MC resgata raízes africanas em primeiro trabalho no rap

    Das batidas ao nome, Marabu afirma que encontrou sua identidade no rap: ‘é como um manual de instruções das mais diversas quebradas do mundo’

    Rapper Marabu | Foto: Felipe C. Souza/Divulgação

    Matheus Santos, 22 anos, estuda história na USP (Universidade de São Paulo) e dá aulas em um cursinho de consciência negra da sua universidade. Também frequenta saraus e slams desde muito novo. Mas, há um ano e meio, ele começou a construir o seu primeiro trabalho no rap. Artisticamente, ele usa outro nome: Marabu. A escolha do nome é por representar a etnia Fula, localizada no ocidente africano, onde hoje é a região do Mali.

    “Lá, existe a tradição da passagem do conhecimento de geração para geração via oralidade. Apesar de islamizados (religião com forte embasamento na escrita) em sua maioria, os fulas privilegiam a transmissão do conhecimento através da fala em sermões nos quintais e praças comuns. Nesses encontros alguns são responsáveis por contar passagens que tratam da história, da geografia, da cultura e da filosofia fula, e tais indivíduos são chamados Marabu. Marabu são os homens e mulheres que, depois de ouvir muitas histórias, compartilham o conhecimento que as envolve”, explica o MC.

    Nascido e criado no Jardim Ângela e no Capão Redondo, bairros periféricos da zona sul de São Paulo, Marabu enxerga a sua musicalidade como “preta, com tom de diáspora e brasileira”. Em seu primeiro single, ele trabalha com o amigo e produtor musical Levi Keniata.

    “Eu e o Levi não conseguimos encaixar nossa música em um subgênero específico, nossas influências vêm de muitos lugares dentro da arte, nossas experimentações não visam contemplar o lugar comum dentro do rap, nós não realizamos aquelas operações artísticas que são basicamente tentativas de alcançar a música de pessoas de outros lugares. Nossa música visa representar a nossa realidade e a de mais ninguém. Buscamos autenticidade, originalidade e verdade, não só poética, mas musical necessariamente. Olharemos para os nossos ancestrais e falaremos para nossos filhos”, conta Matheus.

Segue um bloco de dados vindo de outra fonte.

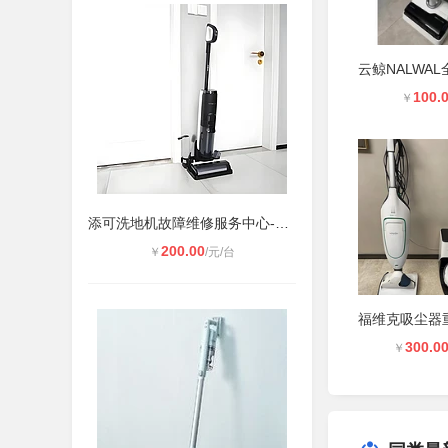
100.
￥
添可洗地机故障维修服务中心-400维修
200.00
￥
/元/台
300.0
￥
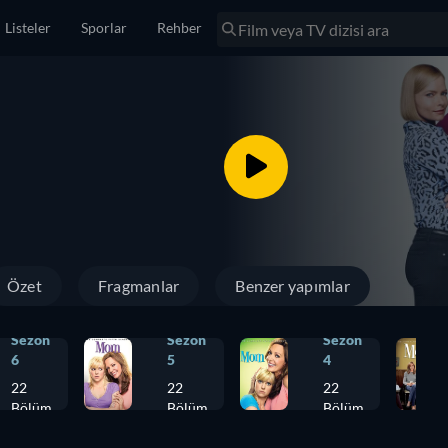
Listeler
Sporlar
Rehber
Özet
Fragmanlar
Benzer yapımlar
Sezon
Sezon
Sezon
6
5
4
22
22
22
Bölüm
Bölüm
Bölüm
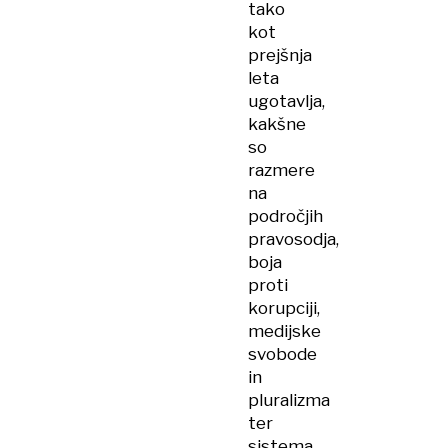
tako
kot
prejšnja
leta
ugotavlja,
kakšne
so
razmere
na
področjih
pravosodja,
boja
proti
korupciji,
medijske
svobode
in
pluralizma
ter
sistema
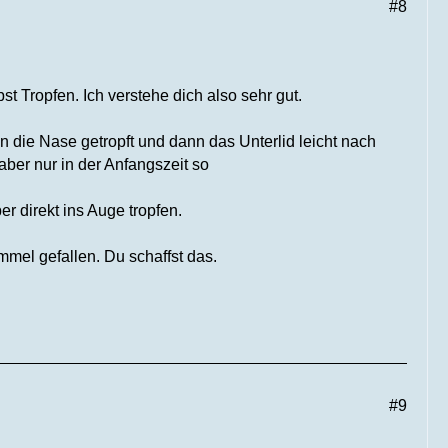
#8
t Tropfen. Ich verstehe dich also sehr gut.
n die Nase getropft und dann das Unterlid leicht nach
aber nur in der Anfangszeit so
r direkt ins Auge tropfen.
mmel gefallen. Du schaffst das.
#9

    Produtor musical Levi Keniata e rapper Marabu | Foto: Felipe C. Souza/Divulgação

    “Negócios” é o seu primeiro single. Com batidas que ligadas às raízes africanas, a música fala sobre a “correria dos pretos e das pretas”, e traduz o sentimento que só pessoas negras sentem ao transitar pela cidade, das quebradas ao centro, sem deixar de lado o alto astral e o swing. Leia um trecho abaixo e a música na sequência.

    É que me deram ódio
    Fiz ódio virar rima
    Obrigado truta cês é sócio da minha firma

    Matéria-prima
    Todo esse ódio sempre foi a minha matéria-prima
    Não é sobre dar meia volta
    É sobre dar meia dúzia de volta por cima
    Pique Cordeiro de Lima
    Com a diferença que eu vou te contar
    É que memo com todesses atrasa eu vou chegar em primeiro lugar

    “Acredito que o nosso amor alimenta nosso ódio, e devemos canalizar isso, o ódio e a raiva não são dispensáveis, são essenciais, mas devem ser canalizados no sentido certo. Ao contrário, vai matar a nós mesmos. A emancipação das pessoas pretas no Brasil passa necessariamente pelo ódio, pela raiva e pela angústia, e esses sentimentos costumam permanecer após a emancipação”, salienta Marabu.

    A relação de Marabu com o rap tem um significado especial: salvação. Para ele, o rap é um desdobramento da relação entre negritude e a oralidade e serve como espelho do tempo em que está inserido, por isso faz parte da nossa história.

    “O rap foi, e é, minha chave pra destrancar o mundo. Acho incrível as sensações que os MCs passam através da música sobre seu tempo, seu país, sua cidade. O rap, para mim, é como um manual de instruções das mais diversas quebradas do mundo. Ele me leva pra muito longe e, ao mesmo tempo, me ajuda a me compreender e me ajudou a fundar minha identidade. O problema do jovem preto no Brasil passa, necessariamente, pela dificuldade de encontro da sua identidade e pela falta de autoestima, tudo isso eu encontrei no rap. Posso dizer aquela frase clichê que o rap salvou minha vida”, finaliza.